What can I say? I like beverages, and I'm brewing for 2.


----------



## nursebee (Sep 29, 2003)

Party at Scott's house!!! Thanks for the chuckles, now my wife does not think I am quite so bad. Makes me thirsty.


----------



## Ben Brewcat (Oct 27, 2004)

Holy Cow Scott! That's fantastic. A friend with mead is a friend indeed; Scott I suspect could get house projects addressed pretty readily with a little Tom Sawyer action.  
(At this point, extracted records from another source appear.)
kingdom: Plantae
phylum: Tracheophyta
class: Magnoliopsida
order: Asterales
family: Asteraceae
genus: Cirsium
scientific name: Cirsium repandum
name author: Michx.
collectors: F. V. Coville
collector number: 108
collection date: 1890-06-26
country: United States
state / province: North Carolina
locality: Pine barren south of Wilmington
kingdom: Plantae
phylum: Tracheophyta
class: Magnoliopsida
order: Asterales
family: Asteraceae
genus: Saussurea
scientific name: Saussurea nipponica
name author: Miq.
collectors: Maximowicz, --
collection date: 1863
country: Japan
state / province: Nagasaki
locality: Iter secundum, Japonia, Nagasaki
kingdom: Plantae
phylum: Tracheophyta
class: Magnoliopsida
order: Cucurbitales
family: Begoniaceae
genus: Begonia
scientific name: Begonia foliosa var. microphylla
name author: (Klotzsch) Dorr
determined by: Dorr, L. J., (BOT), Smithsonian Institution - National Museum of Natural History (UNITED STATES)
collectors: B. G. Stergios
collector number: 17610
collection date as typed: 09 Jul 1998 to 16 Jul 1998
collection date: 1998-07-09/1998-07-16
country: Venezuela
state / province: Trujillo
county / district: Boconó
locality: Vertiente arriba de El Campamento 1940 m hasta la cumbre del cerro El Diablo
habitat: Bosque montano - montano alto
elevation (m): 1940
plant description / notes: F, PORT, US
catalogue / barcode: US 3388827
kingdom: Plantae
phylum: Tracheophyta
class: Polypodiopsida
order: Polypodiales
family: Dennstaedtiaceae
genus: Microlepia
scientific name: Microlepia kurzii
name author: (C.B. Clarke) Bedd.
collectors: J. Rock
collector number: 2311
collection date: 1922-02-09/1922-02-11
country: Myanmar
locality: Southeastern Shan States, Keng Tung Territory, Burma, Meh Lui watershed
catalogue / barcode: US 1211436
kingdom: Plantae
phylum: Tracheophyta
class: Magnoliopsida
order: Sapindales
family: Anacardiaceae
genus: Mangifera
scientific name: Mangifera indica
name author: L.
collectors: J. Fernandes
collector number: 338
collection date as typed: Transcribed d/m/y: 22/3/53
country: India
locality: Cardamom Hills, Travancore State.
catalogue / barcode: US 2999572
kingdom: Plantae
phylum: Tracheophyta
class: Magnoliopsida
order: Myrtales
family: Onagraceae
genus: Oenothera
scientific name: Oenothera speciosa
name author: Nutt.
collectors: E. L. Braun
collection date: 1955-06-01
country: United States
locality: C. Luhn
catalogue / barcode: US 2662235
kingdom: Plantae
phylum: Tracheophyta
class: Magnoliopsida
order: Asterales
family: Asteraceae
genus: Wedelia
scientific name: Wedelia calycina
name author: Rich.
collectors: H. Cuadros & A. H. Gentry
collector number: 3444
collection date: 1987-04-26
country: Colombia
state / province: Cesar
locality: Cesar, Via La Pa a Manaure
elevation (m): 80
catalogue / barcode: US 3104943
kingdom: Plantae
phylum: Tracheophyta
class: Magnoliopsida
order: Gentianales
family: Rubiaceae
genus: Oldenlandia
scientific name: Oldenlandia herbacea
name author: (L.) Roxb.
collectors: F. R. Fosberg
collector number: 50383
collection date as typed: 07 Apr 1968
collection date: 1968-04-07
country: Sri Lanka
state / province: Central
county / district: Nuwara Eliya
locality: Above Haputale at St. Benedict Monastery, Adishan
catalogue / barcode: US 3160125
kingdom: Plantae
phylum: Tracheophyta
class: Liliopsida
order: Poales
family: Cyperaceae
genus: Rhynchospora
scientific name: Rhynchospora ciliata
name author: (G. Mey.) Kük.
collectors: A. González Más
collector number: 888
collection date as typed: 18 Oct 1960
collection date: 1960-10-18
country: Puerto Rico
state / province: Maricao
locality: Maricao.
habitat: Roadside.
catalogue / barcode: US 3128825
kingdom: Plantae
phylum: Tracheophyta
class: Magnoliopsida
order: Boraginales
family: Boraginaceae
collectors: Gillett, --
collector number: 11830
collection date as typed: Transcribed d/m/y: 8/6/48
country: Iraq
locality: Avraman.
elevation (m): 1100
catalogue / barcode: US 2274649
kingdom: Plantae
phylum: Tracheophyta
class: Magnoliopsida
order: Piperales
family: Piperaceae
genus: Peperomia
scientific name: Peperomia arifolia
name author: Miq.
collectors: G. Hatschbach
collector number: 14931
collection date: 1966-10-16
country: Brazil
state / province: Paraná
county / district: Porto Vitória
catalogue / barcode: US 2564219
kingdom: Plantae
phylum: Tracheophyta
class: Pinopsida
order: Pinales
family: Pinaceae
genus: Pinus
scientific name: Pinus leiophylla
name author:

For myself I'm still recovering from a recent move and other issues, but:

5 gals zinfandel pyment
" gewurtztraminer py
" peach melomel
10 gals off-dry traditional

6 gals chianti
" orange wine
" peach/apricot chardonnay

5 gals barleywine

On tap: 10 gals dry stout
local pale ale

And then the barchives (assorted bottles aging) down in the cellar. 

Recently enjoyed a 1987 Thomas Hardy's that briefly transported me to a far-off, beautiful world of malt nymphs dancing seductively on the surfaces of my mouth, ahhhh....


----------